→ EXERCISE DIRECTIONS: Every entry in the data that follows should come back exactly, pictures aside.

### DATA TO PROCESS ###

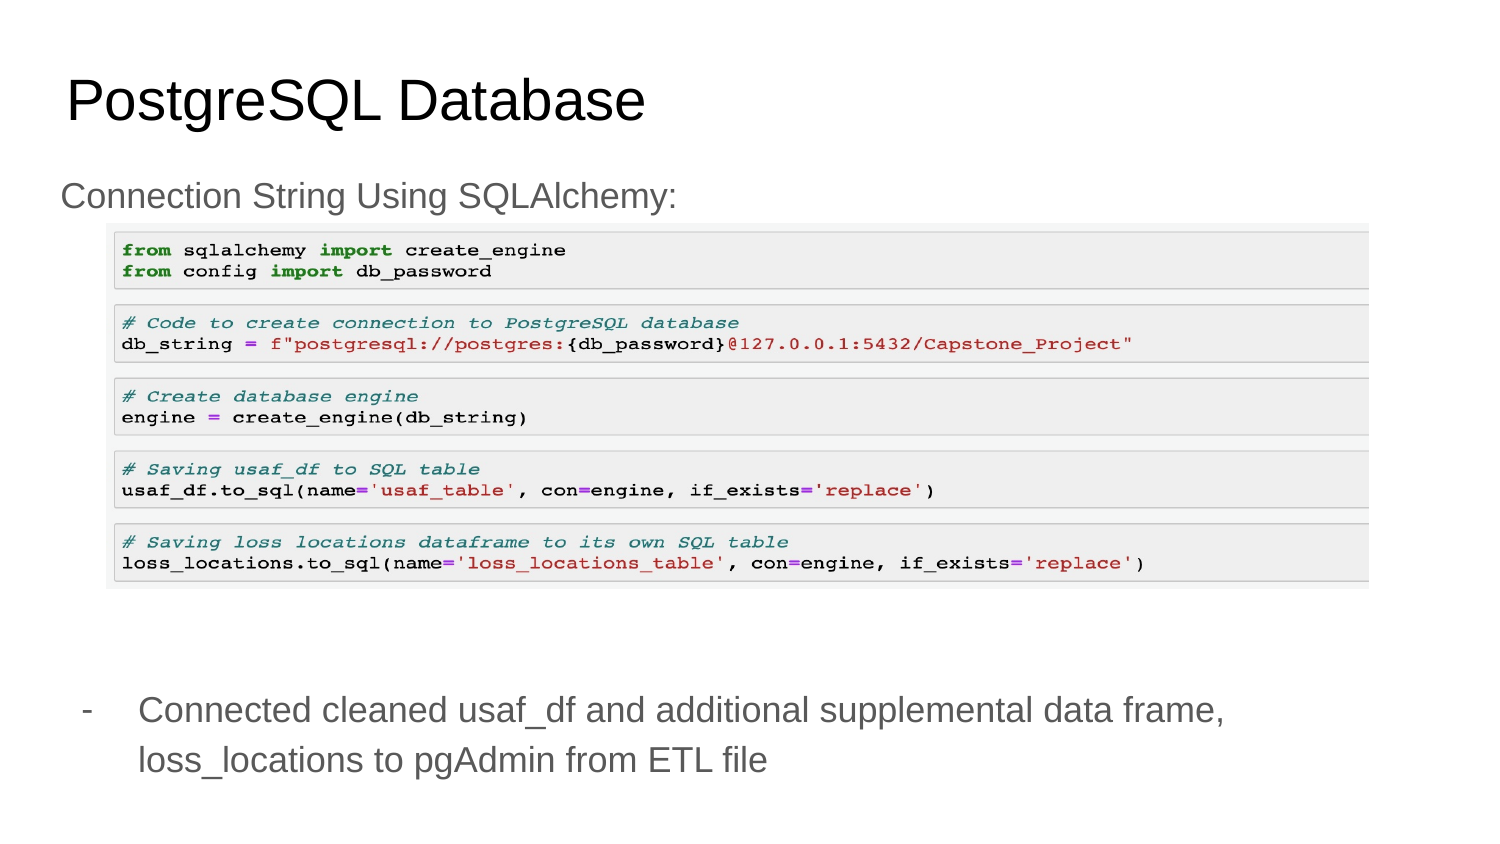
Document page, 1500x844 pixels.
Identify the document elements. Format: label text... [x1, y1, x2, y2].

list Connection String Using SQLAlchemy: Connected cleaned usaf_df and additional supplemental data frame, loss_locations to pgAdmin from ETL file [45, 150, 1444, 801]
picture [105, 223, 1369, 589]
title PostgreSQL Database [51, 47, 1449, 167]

###

→ RESPONSE BOX:
Document page, 1500x844 pixels.
Identify the document elements. Format: label text... [x1, y1, x2, y2].

list Connection String Using SQLAlchemy: Connected cleaned usaf_df and additional supplemental data frame, loss_locations to pgAdmin from ETL file [45, 150, 1444, 801]
picture [105, 223, 1369, 589]
title PostgreSQL Database [51, 47, 1449, 167]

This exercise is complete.